On Friday I shared an exercise that had you examining the things you love and hate about your life. Today, I want to shed light on something that may be behind the things on your hate list: your own limiting beliefs.

Day 11 of the Happy Black Woman challenge lead us to examine some limiting beliefs we may have. The top three limiting beliefs most people have according to the ReCreate Your Life website ( I know, there really is such a thing) is:

-I’m not good enough
-I’m not important
-Mistakes and failure are bad

I believe limiting beliefs can be pretty simple, or they can run really deep.  All, I think have some type of connection with the list of three beliefs above. Let’s look back at some of the things on my list to see how my limiting beliefs are letting some of these “hates” survive in my life.

One of the things I said I hate is only semi being a part of my really good friends lives because I live so far away from them (they are in Tennessee, I am in NYC). What is the limiting belief I hold behind this?

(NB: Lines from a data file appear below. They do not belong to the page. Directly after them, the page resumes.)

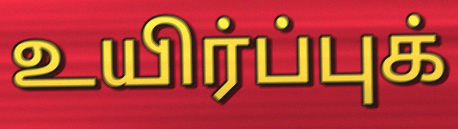
உயிர்ப்புக்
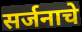
सर्जनाचे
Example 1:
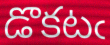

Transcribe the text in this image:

డొకటఁ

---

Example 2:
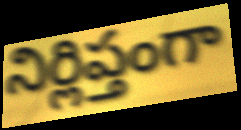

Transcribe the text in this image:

నిర్లిప్తంగా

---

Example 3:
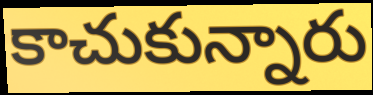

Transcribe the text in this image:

కాచుకున్నారు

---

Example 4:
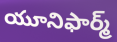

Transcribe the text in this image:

యూనిఫార్మ్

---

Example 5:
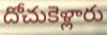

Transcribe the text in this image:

దోచుకెళ్లారు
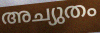
അച്യുതം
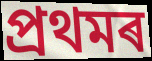
প্ৰথমৰ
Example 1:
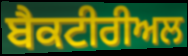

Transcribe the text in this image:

ਬੈਕਟੀਰੀਅਲ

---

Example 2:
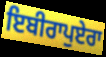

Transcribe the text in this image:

ਇਬੀਰਾਪੁਏਰਾ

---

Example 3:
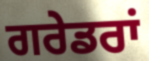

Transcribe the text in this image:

ਗਰੇਡਰਾਂ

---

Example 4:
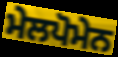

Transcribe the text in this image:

ਮੇਲਪੋਮੇਨ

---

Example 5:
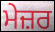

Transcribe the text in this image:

ਮੇਜ਼ਰ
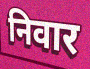
निवार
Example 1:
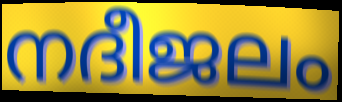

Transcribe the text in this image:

നദീജലം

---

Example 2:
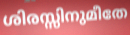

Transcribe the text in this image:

ശിരസ്സിനുമീതേ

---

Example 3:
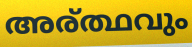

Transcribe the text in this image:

അര്ത്ഥവും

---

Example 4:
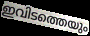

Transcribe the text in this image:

ഇവിടത്തെയും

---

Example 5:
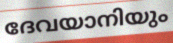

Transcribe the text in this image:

ദേവയാനിയും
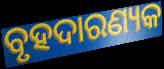
ବୃହଦାରଣ୍ୟକ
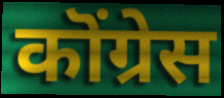
कॊंग्रेस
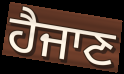
ਹੈਜਾਣ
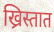
ख्रिस्तात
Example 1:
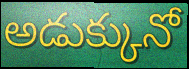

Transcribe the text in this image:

అడుక్కునో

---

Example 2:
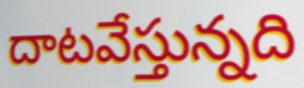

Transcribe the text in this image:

దాటవేస్తున్నది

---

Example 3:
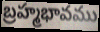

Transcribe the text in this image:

బ్రహ్మభావము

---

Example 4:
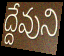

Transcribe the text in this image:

ద్దేవుని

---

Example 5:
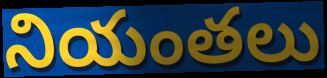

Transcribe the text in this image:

నియంతలు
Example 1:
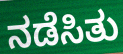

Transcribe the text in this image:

ನಡೆಸಿತು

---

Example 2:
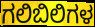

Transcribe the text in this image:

ಗಲಿಬಿಲಿಗಳ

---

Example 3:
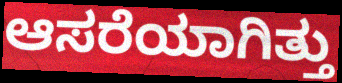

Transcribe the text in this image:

ಆಸರೆಯಾಗಿತ್ತು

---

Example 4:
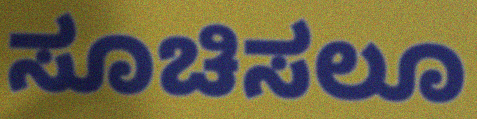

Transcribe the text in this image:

ಸೂಚಿಸಲೂ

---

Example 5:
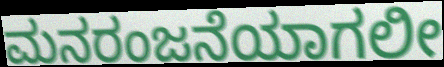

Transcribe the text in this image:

ಮನರಂಜನೆಯಾಗಲೀ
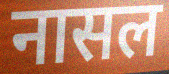
नासल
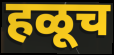
हळूच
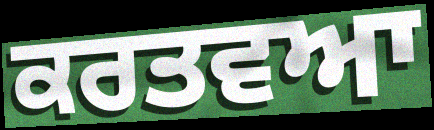
ਕਰਤਵਆ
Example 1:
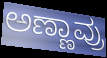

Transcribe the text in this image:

ಅಣ್ಣಾವ್ರು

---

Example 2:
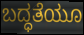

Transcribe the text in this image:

ಬದ್ಧತೆಯೂ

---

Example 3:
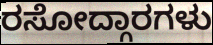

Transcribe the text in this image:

ರಸೋದ್ಗಾರಗಳು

I don’t have enough time.  When I feel guilty about being out of the loop, I tell myself (and sometimes them) that it is because I don’t have enough time to talk to them.  I admit, living in New York can complicate communications with people outside of the city. But let’s analyze my limiting belief further.

I often feel as if I don’t have enough time to have an in-depth conversation with my friends. So what happens? I neglect to call them period.  Is it obvious how I am limiting myself?  I am telling myself that the way in which I can communicate with my friends is not good enough.  I’m only giving myself a limiting “all or nothing” option.

I am limiting myself by saying that I don’t have enough time to talk to my friends. While it is true that a lot of things demand my attention in NYC, making time, or finding time, rather, to talk to my friends is possible.  Once I let go of the belief that “I don’t have time” it frees me to start thinking creatively about how I can keep in touch with the people who are most important to me.

If I spent more time making short calls to people when I have a spare minute (the time I spend walking to and from the subway), I wouldn’t have to try to talk to someone for an hour or two to catch up because I would be more clued in to their lives.

One thing I might do is create a list of the people I most want to keep in touch with. Then I could pick two every Sunday whom I can call while I am doing boring Sunday tasks (folding clothes, cleaning the apartment).  I can text people and have a mini convo when I am busy. I can write on more Facebook walls. I can send post cards. I can do a lot once I eliminate the belief that there is only one way to communicate with my friends, and that all other methods are not good enough.

This is just one example of how finding the limiting beliefs that are holding you back, and actively eliminating them, can help you progress towards having more “loves” than “hates” on your list.

What beliefs are you harboring that could be limiting your progress toward leading a passionate and purposeful life?